I never wanted gentle. Gentle didn’t feed me when I was starving. Gentle didn’t carry me out of the basement. Gentle never stood between me and the fist.

I used to hurt myself just to feel control. Not because I wanted to die, because I wanted to remember I was still the one holding the blade. Because sometimes, choosing your pain feels like freedom.

I developed rituals. Counted floor tiles to pass the time. Held my breath under blankets until I passed out. Taught myself to dislocate emotionally during ‘punishment,’ so I could leave the body behind. The body became an object. A house I visited when necessary. But never where I lived.

He didn’t want a sanitized version of my pain. He wanted the truth in its rawest form. The cracked bone. The unfiltered nightmare. The parts that made most people recoil, he kissed those first.

He didn’t pity me.

He recognized me.

And that did more for my healing than any therapist ever could.

We didn’t fall in love in the usual way, he stole me. Trapped me into a cell, locked the door and watched through a camera in the corner.

And when the door opened, he was there.

Standing in the doorway like a god of war.

Unmoved by my fear.

That’s the kind of man he was, he understood fear on a molecular level.

He knew how to make me doubt my own breath.

He never needed to yell. Never needed to hit.

He could just lean against a wall in absolute silence and make me sweat. Make me question if my heart was beating too loud. If he could hear it.

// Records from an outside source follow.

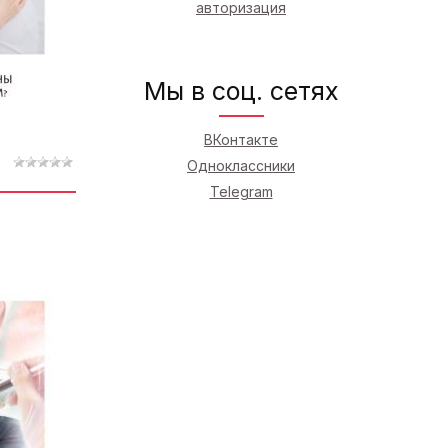
авторизация
Мы в соц. сетях
ВКонтакте
Одноклассники
Telegram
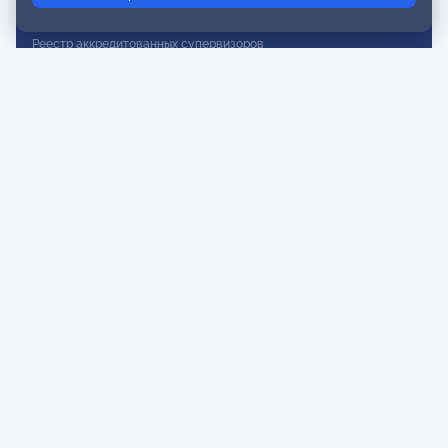
Реестр действительных членов
Реестр аккредитованных супервизоров
Реестр СРО
Сертификация
Сертификация тренеров и преподавателей
Экспертиза и регистрация авторских продуктов
Мероприятия лиги
Календарь событий
Субботние конференции
Фотогалерея
Новости
Публикации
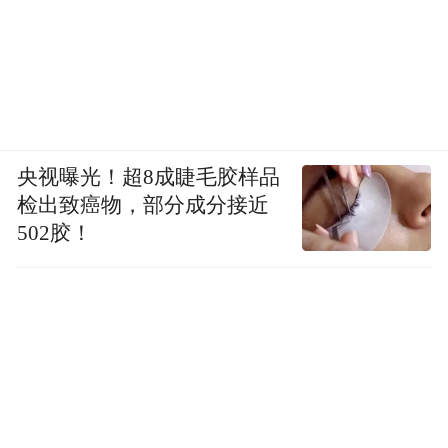
央视曝光！超8成睫毛胶样品
检出致癌物，部分成分接近
502胶！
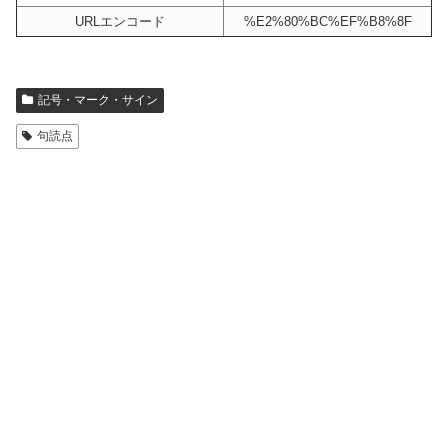
URLエンコード
%E2%80%BC%EF%B8%8F
記号・マーク・サイン
句読点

He controlled me with stillness. With that pause before the gesture. With the way he looked at me like he already knew my next ten moves, and how I’d fail every single one. He didn’t need threats. He was the threat. His presence said enough.

Just being in the same room as him made the air heavier.

Like I was constantly being measured and always coming up short.

He could sit there, silent and still, watching me unravel without lifting a finger, and somehow I’d still find myself whispering ‘‘I’m sorry’’ —for sins I haven’t even committed.

And that terrified me.

But it also turned me on.

Because fear and desire speak the same language. They run on the same current. They bloom in the same twisted part of the nervous system.